> Texto de origem:
◆ ◆ ◆
O Milhões é um festival que teve 20 ingressos na primeira edição, e no ano passado superou as 4000 por dia. Um nome indissociável da peregrinação anual a Barcelos é o de Joaquim Durães, o capitão da Lovers & Lollypops que começou a carreira como promotor a organizar um concerto num campo de futebol em Carapeços, Barcelos.
VICE: Quando vocês fizeram os primeiros dois Milhões — as festas nas cidades de Porto e Braga — o objectivo já era chegar a um festival com vários dias?
Joaquim Durães: O Milhões começou de uma maneira muito casual, houve simplesmente uma altura em que a Lovers tinha quatro bandas a passar pela cidade do Porto em quatro dias seguidos e pensámos: porque não fazer disto um festival? A tagline foi “a Lovers & Lollypops dá-te milhões de festa”, e o nome ficou. Como eram bandas de gente que se conhecia, acabou por se gerar ali um ambiente de festival. Quando no ano seguinte fizemos o Milhões em Braga já estava pensado de origem como um evento. E isso fechou um ciclo que se estendeu de 2005 a 2007, uma época bem engraçada na música underground em portugal, e nos espaços que a acolhiam.
Recordas esse ano de 2005 com carinho, mas vocês já programavam antes de serem a Lovers.
Sim, já organizávamos concertos em Barcelos antes de os promover no Porto. Aliás, eu paguei o meu ano de Erasmus com um concerto que programei em Barcelos, em 2004. A organização era de uma claque de futebol, a Pesadelo Amarelo, e o festival chamava-se Pesadelo Rock. Só me deram duas opções: a opção um era as coisas correrem bem, ficar tudo pago e toda a gente ganhar dinheiro; e a opção dois era as coisas correrem mal, haver prejuízos e eles partirem-me as pernas. Basicamente, tinha de correr bem, e felizmente correu.
E como se passa desses Milhões no Porto e em Braga para o de 2010, numa escala completamente diferente?
◆ ◆ ◆
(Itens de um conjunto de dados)

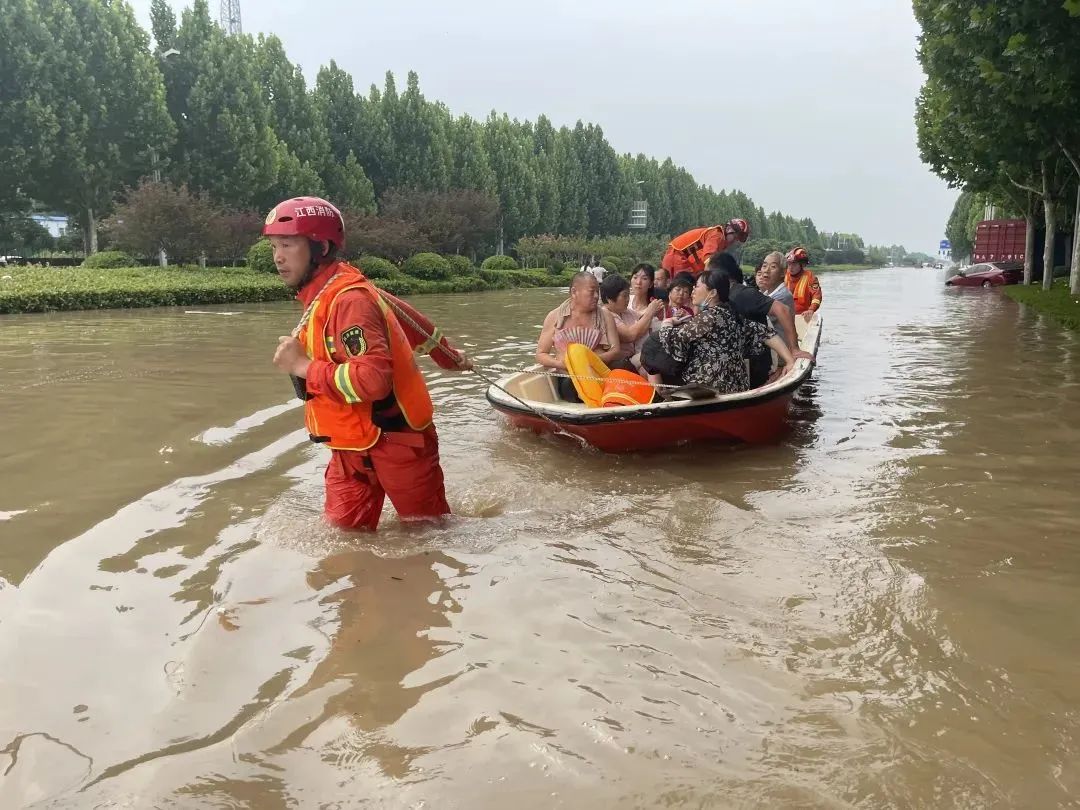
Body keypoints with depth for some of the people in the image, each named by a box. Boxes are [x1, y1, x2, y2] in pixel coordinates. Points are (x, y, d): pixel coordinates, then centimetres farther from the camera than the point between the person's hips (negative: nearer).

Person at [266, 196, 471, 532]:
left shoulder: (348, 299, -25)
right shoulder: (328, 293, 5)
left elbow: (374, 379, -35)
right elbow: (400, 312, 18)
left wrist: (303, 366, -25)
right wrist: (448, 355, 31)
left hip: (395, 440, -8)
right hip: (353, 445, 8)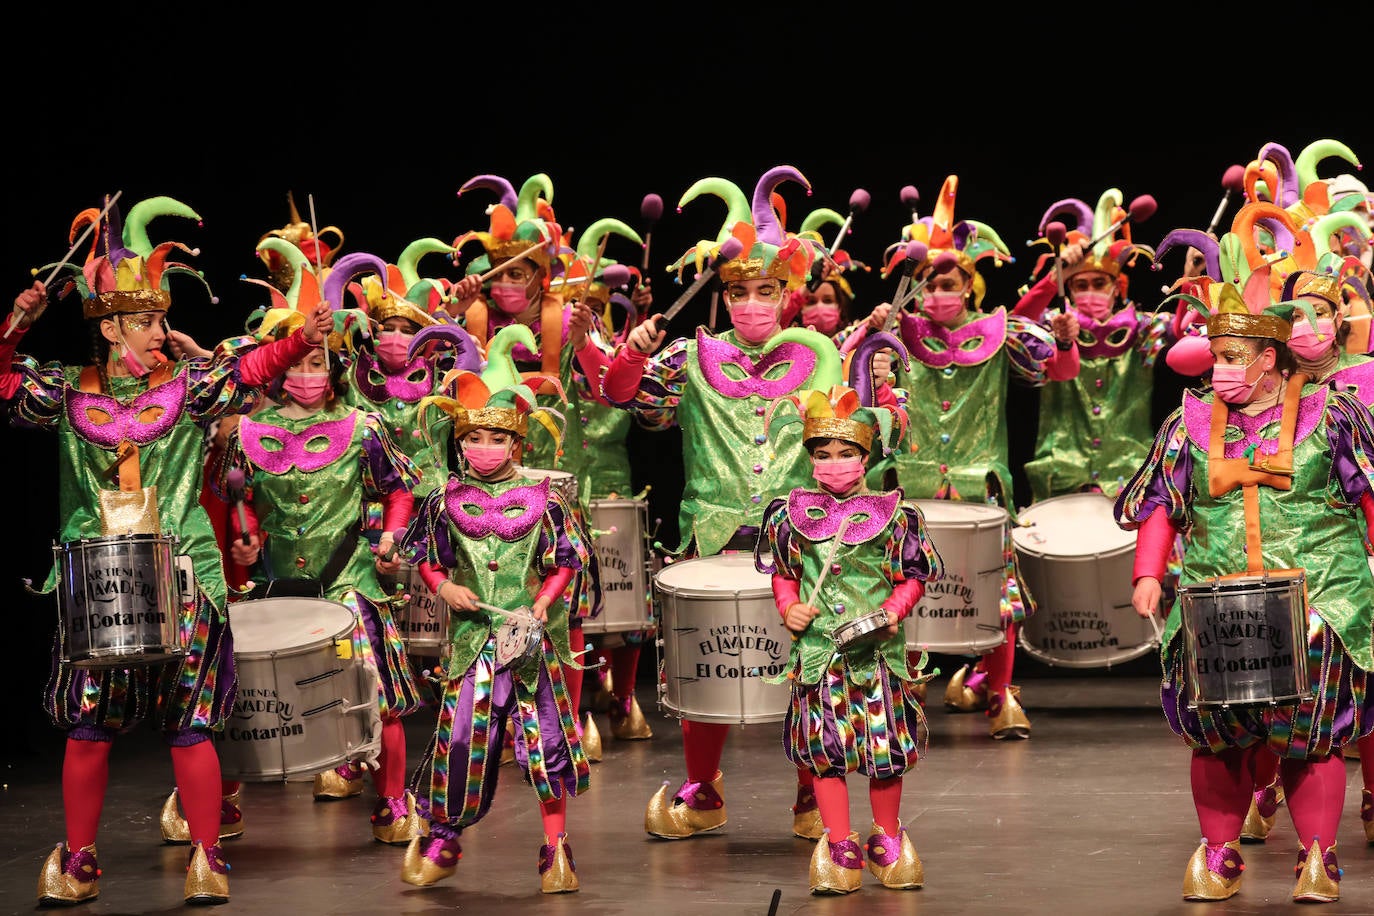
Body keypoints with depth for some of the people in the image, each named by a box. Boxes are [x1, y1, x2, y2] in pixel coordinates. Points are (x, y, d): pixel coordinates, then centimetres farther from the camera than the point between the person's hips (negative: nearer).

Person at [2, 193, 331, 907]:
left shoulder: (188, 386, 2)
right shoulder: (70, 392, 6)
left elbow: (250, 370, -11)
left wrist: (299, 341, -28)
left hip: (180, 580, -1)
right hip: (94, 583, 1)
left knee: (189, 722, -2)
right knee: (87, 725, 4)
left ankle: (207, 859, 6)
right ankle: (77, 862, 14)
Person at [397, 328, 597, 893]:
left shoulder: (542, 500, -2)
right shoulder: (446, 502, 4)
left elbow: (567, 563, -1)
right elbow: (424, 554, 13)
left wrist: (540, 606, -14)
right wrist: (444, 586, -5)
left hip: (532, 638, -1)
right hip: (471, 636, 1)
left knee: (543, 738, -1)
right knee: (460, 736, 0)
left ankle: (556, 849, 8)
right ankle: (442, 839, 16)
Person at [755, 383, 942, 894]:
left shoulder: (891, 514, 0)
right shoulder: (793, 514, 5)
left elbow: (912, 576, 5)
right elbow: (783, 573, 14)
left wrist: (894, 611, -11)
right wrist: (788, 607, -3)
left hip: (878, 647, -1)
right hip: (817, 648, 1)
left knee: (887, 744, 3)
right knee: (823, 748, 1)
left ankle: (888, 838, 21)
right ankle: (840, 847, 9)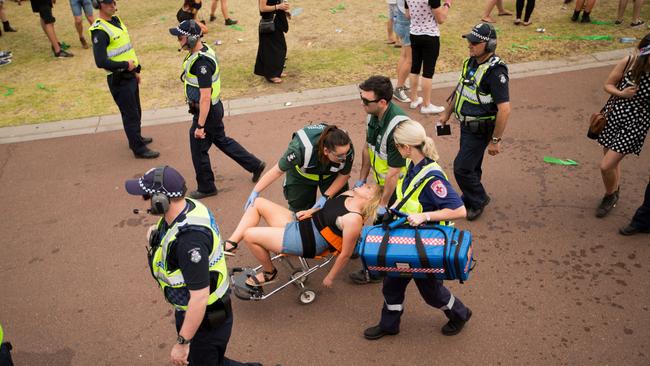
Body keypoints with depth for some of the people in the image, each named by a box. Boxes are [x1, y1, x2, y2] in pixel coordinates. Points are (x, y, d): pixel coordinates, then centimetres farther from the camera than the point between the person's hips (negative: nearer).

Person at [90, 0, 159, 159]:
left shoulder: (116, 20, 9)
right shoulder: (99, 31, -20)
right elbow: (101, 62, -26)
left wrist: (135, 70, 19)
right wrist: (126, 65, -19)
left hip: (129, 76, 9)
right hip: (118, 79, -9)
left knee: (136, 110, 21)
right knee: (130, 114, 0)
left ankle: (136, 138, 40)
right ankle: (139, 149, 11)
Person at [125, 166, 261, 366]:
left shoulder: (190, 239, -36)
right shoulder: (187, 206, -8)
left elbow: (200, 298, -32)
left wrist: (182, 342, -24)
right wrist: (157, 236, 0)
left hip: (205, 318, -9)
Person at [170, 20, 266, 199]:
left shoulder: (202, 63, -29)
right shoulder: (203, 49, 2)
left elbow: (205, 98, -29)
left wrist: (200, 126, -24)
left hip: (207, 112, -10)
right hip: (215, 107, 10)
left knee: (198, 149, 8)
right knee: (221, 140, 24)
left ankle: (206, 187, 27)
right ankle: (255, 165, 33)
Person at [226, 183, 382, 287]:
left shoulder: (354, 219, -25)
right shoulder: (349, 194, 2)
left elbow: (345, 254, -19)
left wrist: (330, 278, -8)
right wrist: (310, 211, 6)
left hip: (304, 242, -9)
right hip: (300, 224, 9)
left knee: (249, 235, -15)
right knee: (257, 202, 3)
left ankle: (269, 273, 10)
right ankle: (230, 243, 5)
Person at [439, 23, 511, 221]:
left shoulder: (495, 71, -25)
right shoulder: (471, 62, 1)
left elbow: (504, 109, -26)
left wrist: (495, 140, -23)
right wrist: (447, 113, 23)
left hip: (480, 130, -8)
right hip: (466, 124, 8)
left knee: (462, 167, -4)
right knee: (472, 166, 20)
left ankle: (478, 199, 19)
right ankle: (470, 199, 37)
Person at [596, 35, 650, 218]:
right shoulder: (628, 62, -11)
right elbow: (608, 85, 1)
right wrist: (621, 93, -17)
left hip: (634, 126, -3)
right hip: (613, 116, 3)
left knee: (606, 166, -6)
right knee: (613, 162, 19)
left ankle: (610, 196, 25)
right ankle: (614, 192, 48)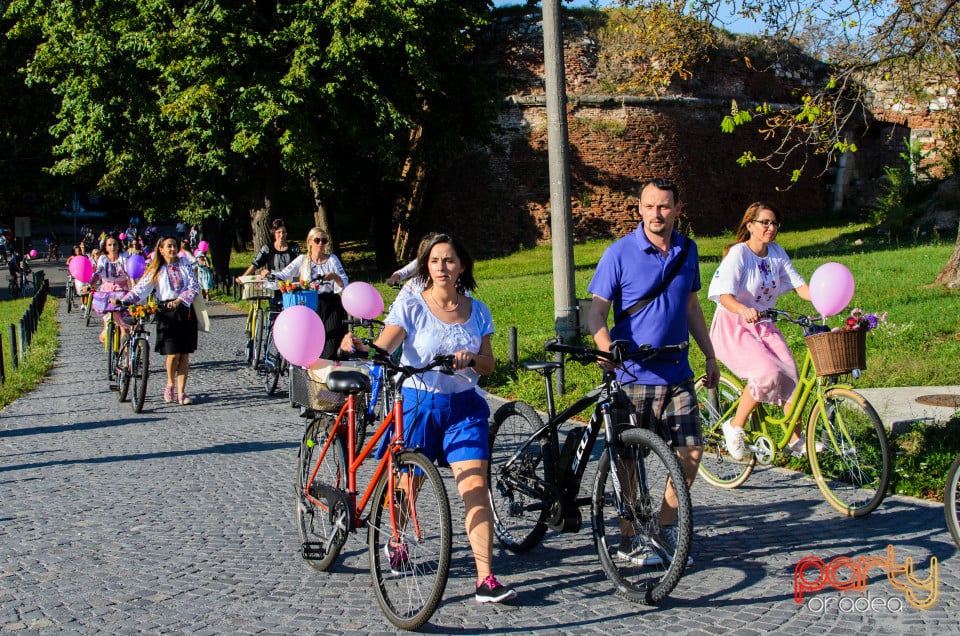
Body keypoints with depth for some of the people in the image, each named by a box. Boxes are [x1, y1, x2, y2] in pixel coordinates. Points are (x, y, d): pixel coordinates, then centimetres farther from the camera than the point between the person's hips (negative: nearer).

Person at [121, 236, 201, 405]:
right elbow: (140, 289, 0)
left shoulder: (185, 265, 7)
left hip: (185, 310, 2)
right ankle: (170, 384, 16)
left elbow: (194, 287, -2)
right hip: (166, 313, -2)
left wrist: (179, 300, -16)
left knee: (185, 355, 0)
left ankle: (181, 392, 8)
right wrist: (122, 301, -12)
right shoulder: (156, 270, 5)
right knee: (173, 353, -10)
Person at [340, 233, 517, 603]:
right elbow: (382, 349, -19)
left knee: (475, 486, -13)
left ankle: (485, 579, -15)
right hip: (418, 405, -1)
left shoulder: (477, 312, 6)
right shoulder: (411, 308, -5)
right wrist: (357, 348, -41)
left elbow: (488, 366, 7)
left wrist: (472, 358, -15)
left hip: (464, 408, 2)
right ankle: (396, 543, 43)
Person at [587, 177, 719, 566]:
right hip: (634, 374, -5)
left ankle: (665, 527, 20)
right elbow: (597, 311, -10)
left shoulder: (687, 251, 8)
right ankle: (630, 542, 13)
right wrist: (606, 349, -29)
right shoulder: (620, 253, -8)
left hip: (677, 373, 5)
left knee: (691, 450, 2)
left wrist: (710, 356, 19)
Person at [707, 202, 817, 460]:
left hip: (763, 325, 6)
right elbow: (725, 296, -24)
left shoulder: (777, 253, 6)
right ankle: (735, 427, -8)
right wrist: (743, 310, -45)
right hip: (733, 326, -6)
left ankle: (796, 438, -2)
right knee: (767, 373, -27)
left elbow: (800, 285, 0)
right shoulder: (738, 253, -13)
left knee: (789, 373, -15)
◆ ◆ ◆
> Tarefas a realizar:
- A) Na entrevista sobre o Milhões, como se chamava o festival que Joaquim Durães programou em Barcelos em 2004?
- B) Na entrevista sobre o Milhões, reescreve em forma de lista e de modo mais breve o parágrafo que começa por "Sim, já organizávamos concertos em Barcelos", mantendo os factos principais.
- C) Dá seguimento à entrevista sobre o Milhões a partir da última pergunta apresentada.

> Respostas às tarefas:
- A) Pesadelo Rock.

- B)
- Antes de promover concertos no Porto, já os organizavam em Barcelos.
- Em 2004, Joaquim Durães pagou o ano de Erasmus com um concerto que programou em Barcelos.
- A organização era da claque de futebol Pesadelo Amarelo, e o festival chamava-se Pesadelo Rock.
- Deram-lhe duas opções: correr bem, com tudo pago e lucro para todos, ou correr mal, com prejuízos e as pernas partidas.
- Tinha de correr bem, e correu.

- C)
O processo acaba por ser o mesmo, aquele processo egoísta — e não sei se é esta a palavra mais correcta — de escolhermos trazer aquelas bandas que mais nos interessaram ao longo do ano. Não quer dizer que quando programamos o fazemos apenas para nós, claro. A nossa esperança é que as pessoas percebam e partilhem aquilo que vimos naqueles projectos.
Quanto à programação do Milhões deste ano, parece que há ali mais detalhes de música do mundo. É algo que indica uma evolução no tom do festival ou é tudo incidental?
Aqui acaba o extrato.